- _DIRECTIONS_
The data must be given again exactly as written, with all images omitted.

SOURCE DATA Start Marker

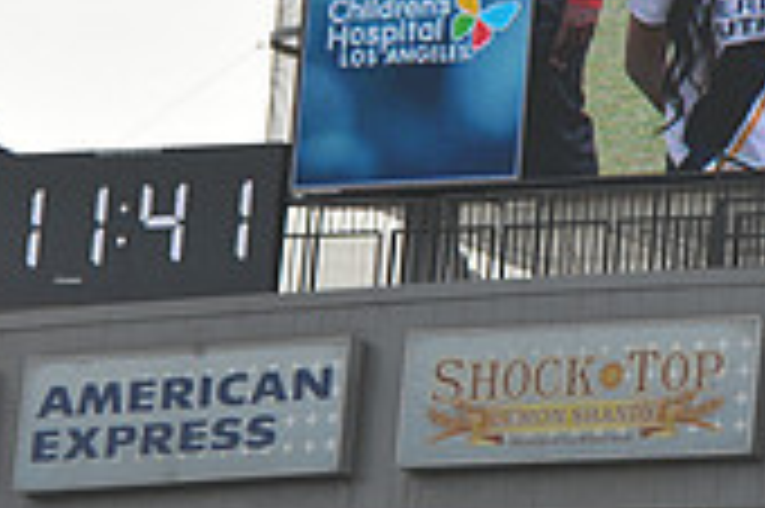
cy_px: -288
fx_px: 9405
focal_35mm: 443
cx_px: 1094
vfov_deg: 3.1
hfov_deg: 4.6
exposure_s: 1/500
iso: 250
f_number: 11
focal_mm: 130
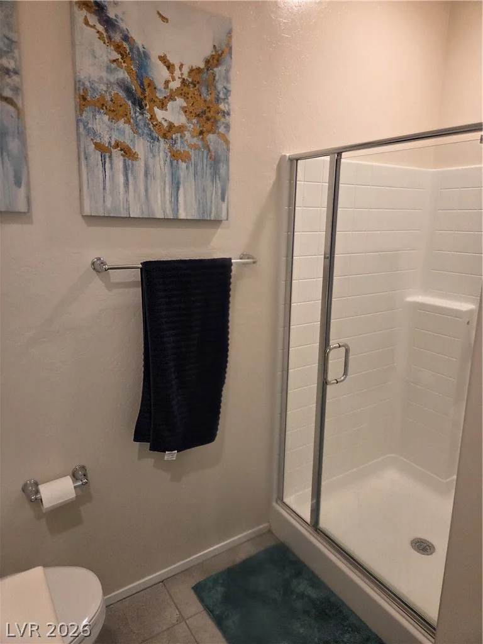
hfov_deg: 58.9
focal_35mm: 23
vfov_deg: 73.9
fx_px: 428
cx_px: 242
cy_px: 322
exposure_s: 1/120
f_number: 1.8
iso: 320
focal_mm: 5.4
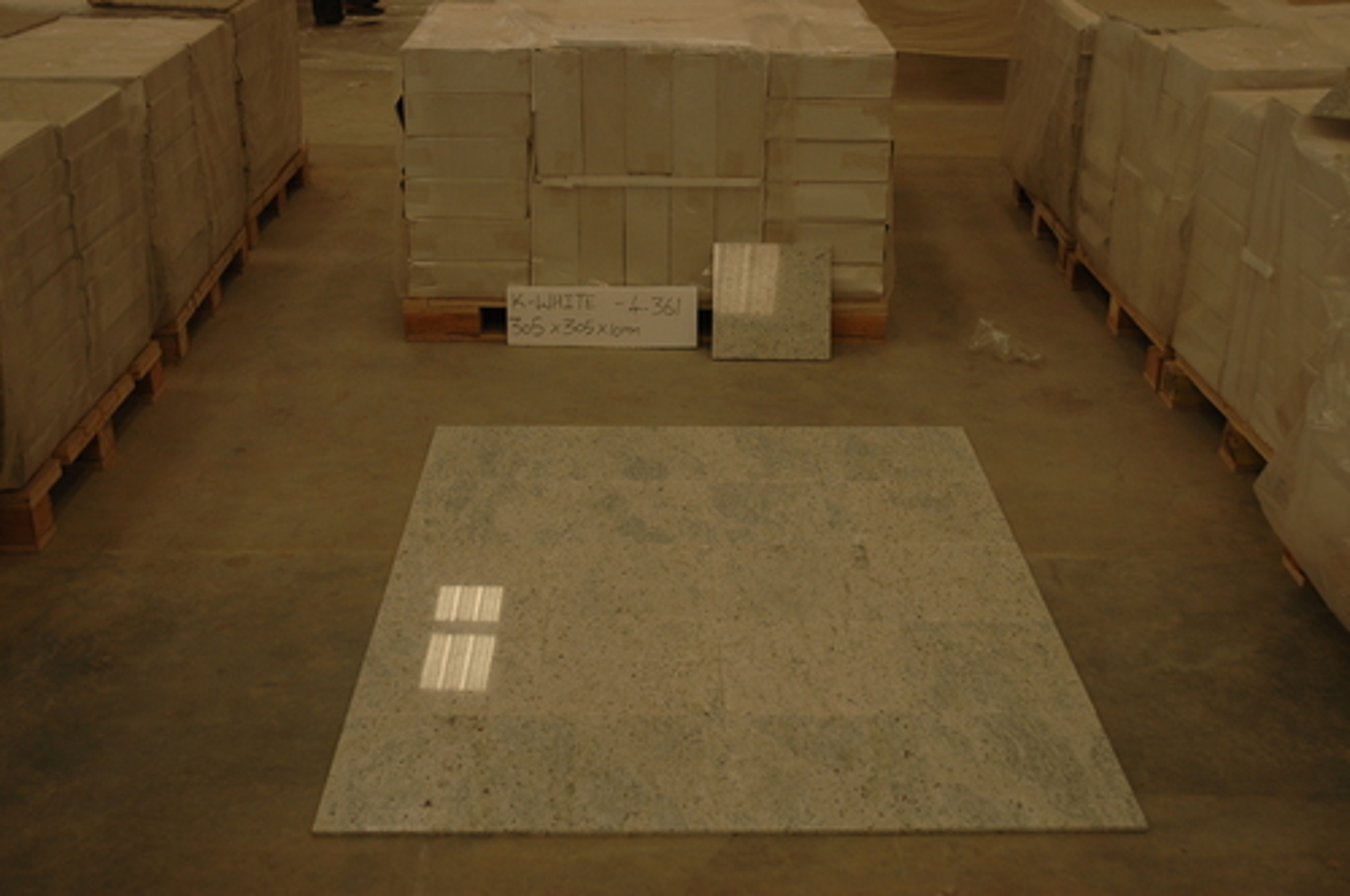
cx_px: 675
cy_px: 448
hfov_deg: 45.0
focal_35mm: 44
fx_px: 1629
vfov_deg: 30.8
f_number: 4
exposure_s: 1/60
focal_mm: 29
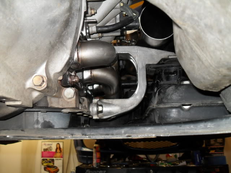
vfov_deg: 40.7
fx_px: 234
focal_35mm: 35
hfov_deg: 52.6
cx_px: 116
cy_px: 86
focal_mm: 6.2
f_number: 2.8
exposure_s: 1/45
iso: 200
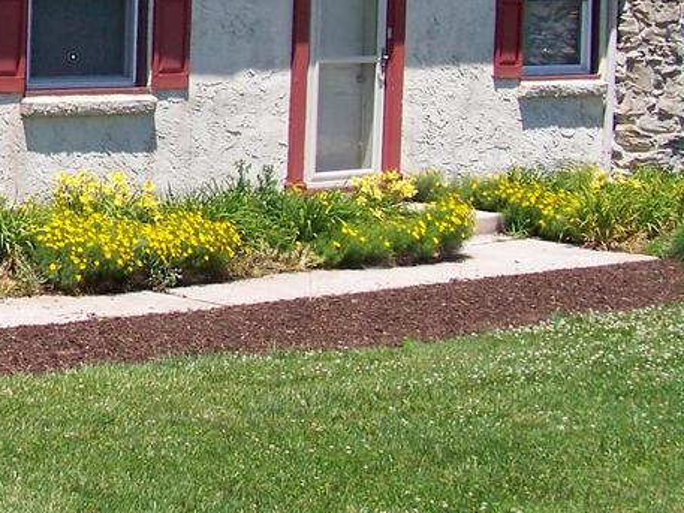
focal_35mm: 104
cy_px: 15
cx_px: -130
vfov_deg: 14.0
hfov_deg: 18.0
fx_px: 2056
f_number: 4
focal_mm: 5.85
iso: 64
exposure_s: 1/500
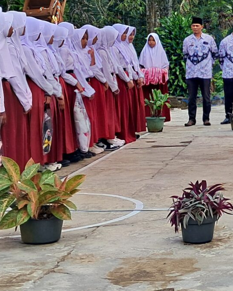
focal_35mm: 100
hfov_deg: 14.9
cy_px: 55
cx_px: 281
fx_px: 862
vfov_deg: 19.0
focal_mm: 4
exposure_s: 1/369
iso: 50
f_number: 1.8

SOURCE DATA End Marker

- _WORKED SOLUTION_
cy_px: -288
fx_px: 9405
focal_35mm: 443
cx_px: 1094
vfov_deg: 3.1
hfov_deg: 4.6
exposure_s: 1/500
iso: 250
f_number: 11
focal_mm: 130
hfov_deg: 58.9
focal_35mm: 23
vfov_deg: 73.9
fx_px: 428
cx_px: 242
cy_px: 322
exposure_s: 1/120
f_number: 1.8
iso: 320
focal_mm: 5.4
cx_px: 675
cy_px: 448
hfov_deg: 45.0
focal_35mm: 44
fx_px: 1629
vfov_deg: 30.8
f_number: 4
exposure_s: 1/60
focal_mm: 29
vfov_deg: 40.7
fx_px: 234
focal_35mm: 35
hfov_deg: 52.6
cx_px: 116
cy_px: 86
focal_mm: 6.2
f_number: 2.8
exposure_s: 1/45
iso: 200
focal_35mm: 104
cy_px: 15
cx_px: -130
vfov_deg: 14.0
hfov_deg: 18.0
fx_px: 2056
f_number: 4
focal_mm: 5.85
iso: 64
exposure_s: 1/500
focal_35mm: 100
hfov_deg: 14.9
cy_px: 55
cx_px: 281
fx_px: 862
vfov_deg: 19.0
focal_mm: 4
exposure_s: 1/369
iso: 50
f_number: 1.8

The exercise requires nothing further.